2. He describes your injuries to 911 as “nothing a couple hours of world-class marionette magic can’t fix”
If the driver makes reference to the healing powers of puppetry when he calls 911 on your behalf, he is most likely trying to plant the seed in your mind that going to his puppet show could help with your recovery. He might respond to questions about whether you are conscious with answers like, “Conscious enough to enjoy my sock puppet choir’s rendition of ‘Joyful, Joyful’ tonight, that’s for damn sure,” or “Breathing, but not as heavily as Mr. Feetsies at the end of his monologue in Act II.” These kinds of comments are clear attempts on his part to provide you with a sort of teaser for his puppet show and potentially entice you to watch it.
3. He lets you use a puppet from his trunk as a pillow to lay on until an ambulance arrives
You might think that the driver who hit you is just trying to be helpful if he pulls out an enormous felt replica of John Kerry and lets you rest your head on his “big star” until help comes to the scene, but this is potentially also a ploy to pique your interest in the one-man, 20-puppet performance he is putting up. Of course, he may be genuinely concerned for your wellbeing, but he is almost definitely also trying to extend an invite, which is yours to accept or deny.
4. He offers to drive you to the hospital nearest to the black box theater where his puppet show is being staged
In the case that you only sustained minor injuries when this driver barreled into you with his car, he may bring up Google Maps to ascertain which hospital is closest to the venue where his puppet show takes place and try to sell you on going there for treatment. If he lets you know that that particular treatment center has such good care that you should be “out in plenty of time to pop across the street to will call, hit the ATM for cash to buy concessions, and then go sit back and watch some puppetry,” that is essentially him telling you that he would like to see you in the audience.

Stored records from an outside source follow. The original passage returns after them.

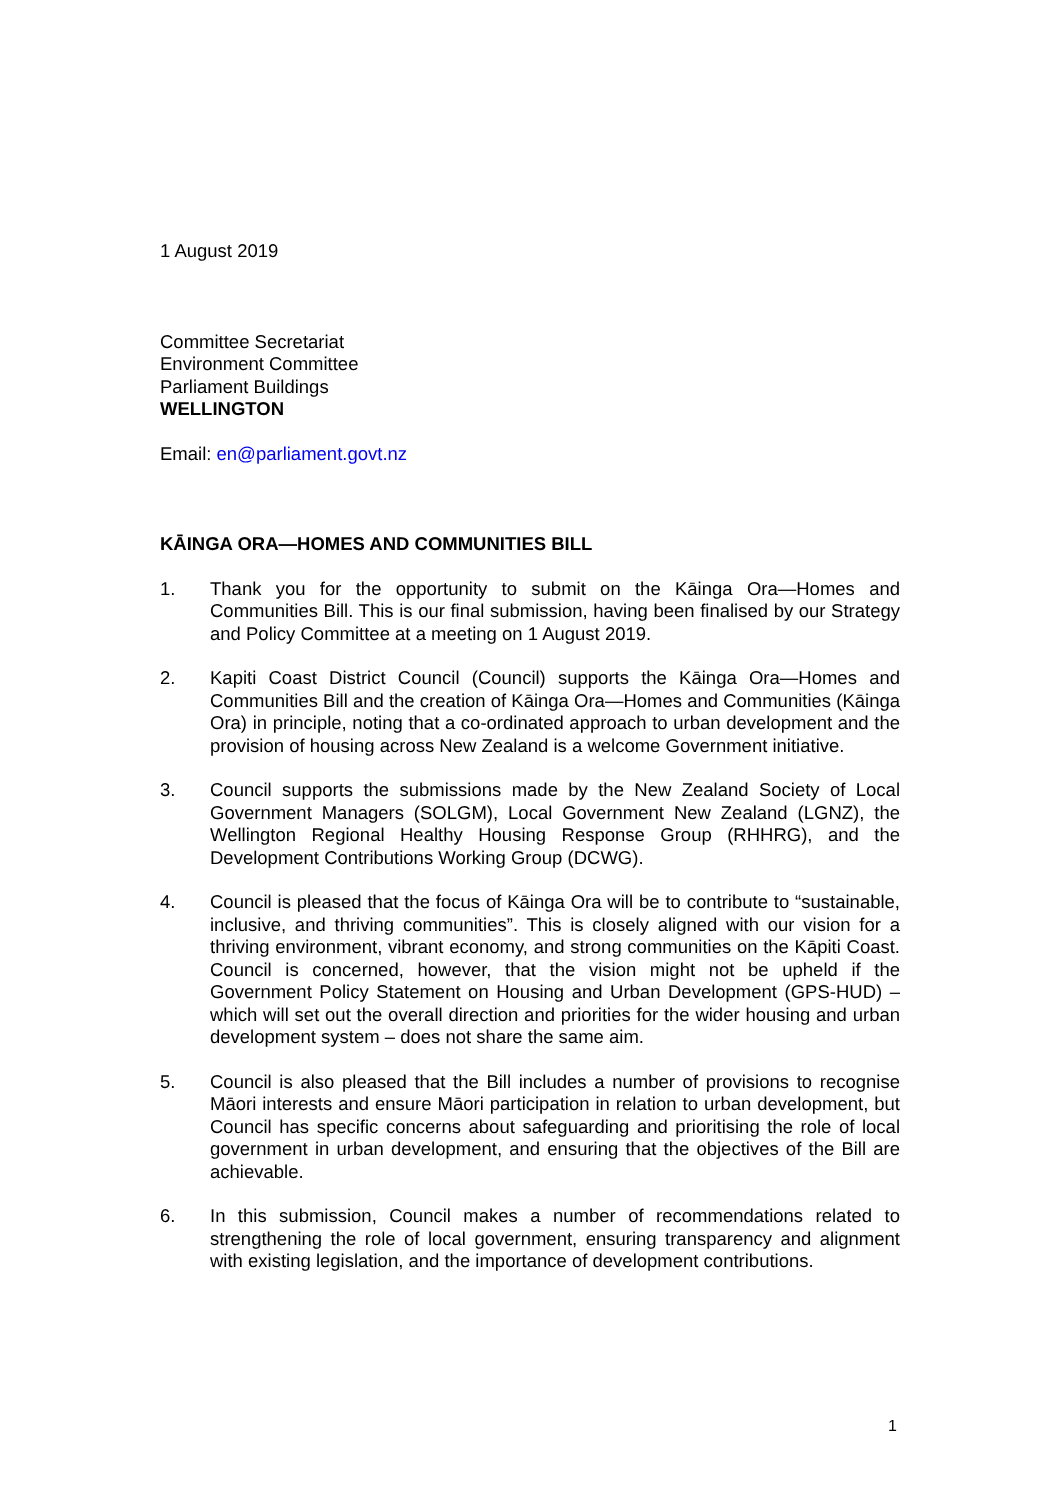1 August 2019
Committee Secretariat
Environment Committee
Parliament Buildings
WELLINGTON
Email: en@parliament.govt.nz
KĀINGA ORA—HOMES AND COMMUNITIES BILL
1. Thank you for the opportunity to submit on the Kāinga Ora—Homes and Communities Bill. This is our final submission, having been finalised by our Strategy and Policy Committee at a meeting on 1 August 2019.
2. Kapiti Coast District Council (Council) supports the Kāinga Ora—Homes and Communities Bill and the creation of Kāinga Ora—Homes and Communities (Kāinga Ora) in principle, noting that a co-ordinated approach to urban development and the provision of housing across New Zealand is a welcome Government initiative.
3. Council supports the submissions made by the New Zealand Society of Local Government Managers (SOLGM), Local Government New Zealand (LGNZ), the Wellington Regional Healthy Housing Response Group (RHHRG), and the Development Contributions Working Group (DCWG).
4. Council is pleased that the focus of Kāinga Ora will be to contribute to “sustainable, inclusive, and thriving communities”. This is closely aligned with our vision for a thriving environment, vibrant economy, and strong communities on the Kāpiti Coast. Council is concerned, however, that the vision might not be upheld if the Government Policy Statement on Housing and Urban Development (GPS-HUD) – which will set out the overall direction and priorities for the wider housing and urban development system – does not share the same aim.
5. Council is also pleased that the Bill includes a number of provisions to recognise Māori interests and ensure Māori participation in relation to urban development, but Council has specific concerns about safeguarding and prioritising the role of local government in urban development, and ensuring that the objectives of the Bill are achievable.
6. In this submission, Council makes a number of recommendations related to strengthening the role of local government, ensuring transparency and alignment with existing legislation, and the importance of development contributions.
1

5. He keeps telling you how lucky you are that you didn’t hurt your “puppeteering hand”
If the guy who hit you makes repeated references to puppetry as though it’s something you’re already interested in, this is most likely a psychological technique meant to convince you that his puppet show is definitely something you’d want to check out. If he mentions that you’re fortunate your “sock work” won’t be affected by the accident, or that “you’ll be tickling marionette strings in no time,” it’s almost certain that he’s trying to relate to you on a puppeteer-to-puppeteer level, giving you an intimate relationship to his puppet show that almost guarantees you will go to it.